Lori Carder got a job at Tenneco when she was 24 and recently out of school.
She studied early childhood education but daycare jobs were scarce in 1998. She had two small children to support, so she got work at the auto parts-maker through a temp agency.
“It was kind of exciting, seeing how everything flowed through the process to make the products and it was very interesting. And the people were extremely helpful. They wanted to make sure that you succeeded.”
Now she’s 45 and is looking for work again. So is her 55-year-old husband, Brad, whom she met at Tenneco.
The 45-year-old plant will discontinue operations about May 1.
By Friday, about 140 employees will be left at the plant, company spokesman Mike Alzamora said in an interview this week from his home office near Chicago.
The plant had nearly 500 employees when Tenneco Inc. announced on Oct. 26, 2018 it would close. Plant manager Jeff Kain said it was an overcapacity issue, not his award-winning staff’s fault. Four ride-control parts plants were being reduced to two.
When the nearly 300,000 square-foot plant ceases production, a crew of 30 will remain to close it up and some equipment will be moved to other plants by June 30. The property’s future will be considered over the next few weeks, Alzamora said.
Tenneco paycheques, which employees considered good money for Owen Sound, enabled the Carders to send their kids to hockey, dance and summer camp and do things other people took for granted, Carder said.
She started at $14 an hour and three months later she was earning $16. Some 20 years later, if there were new hires they’d still start at $14 to $15 per hour, she said.
Tenneco, formerly known as Monroe, a well known automotive shock absorber brand, also gave summer jobs to four of the Carders’ five children, which helped pay for their post-secondary education.
“It’s always been family-oriented,” she said, adding it’s cliché to say it but her co-workers are like family. They knew who was expecting their first baby. If someone lost a spouse or had a family member in the hospital, they helped pay their bills.
“The people on the floor would definitely band together to support each other.”
Her kids are in their 20s and are supporting themselves now. But Carder is too young to retire and so is her husband, who is worried someone might not want to hire a 55-year-old, she said.
The majority left in the plant are around his age, with about 30 years at the plant, she said.
The world has changed dramatically with COVID-19 too, which has produced government-led mass quarantines and a million Canadian jobless in March. Stock markets have sunk, leaving people in the plant to second-guess retirement plans, Carder said.
The plant has continued operations under a provincial emergency order essential business exemption.
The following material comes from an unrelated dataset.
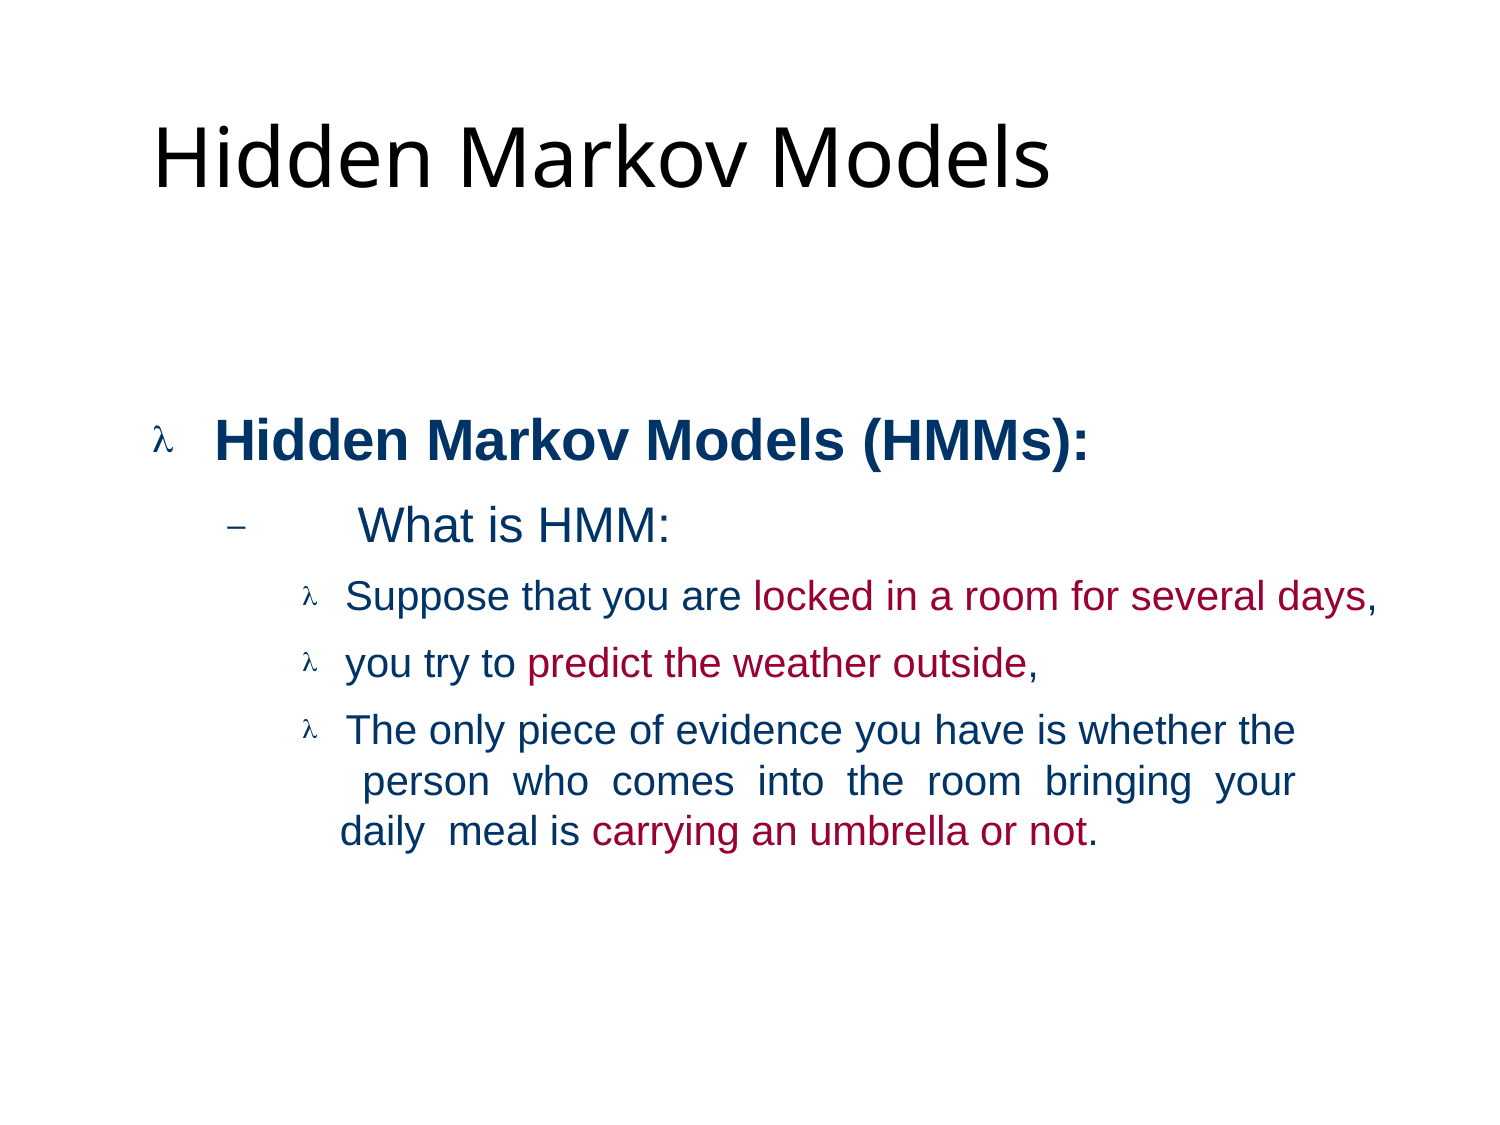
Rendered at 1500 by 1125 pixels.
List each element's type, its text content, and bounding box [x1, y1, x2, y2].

As her last day of work approaches, it’s a very emotional time, with financial uncertainty and the understanding that soon she won’t be seeing those she works with. She and her husband worry about where the money will come from.
“It’s hard to say if the jobs that were there two months ago are still going to be there two months from now. So it’s a little unsettling not having somewhere to go right away or not really knowing what’s in store for the future until this pandemic passes.”
She said the mood in the plant, in addition to COVID-19 concerns, is of sadness and resignation.
“There doesn’t seem to be any anger, like when they first announced the closure. It’s more what are we going to do? What’s going to be available? Are we qualified to do that?” she said.
“Some of them are just ready to say goodbye and get ready for that next step. And then there’s the people with indecision. The ones that were going to retire, they’re just not sure if they can.”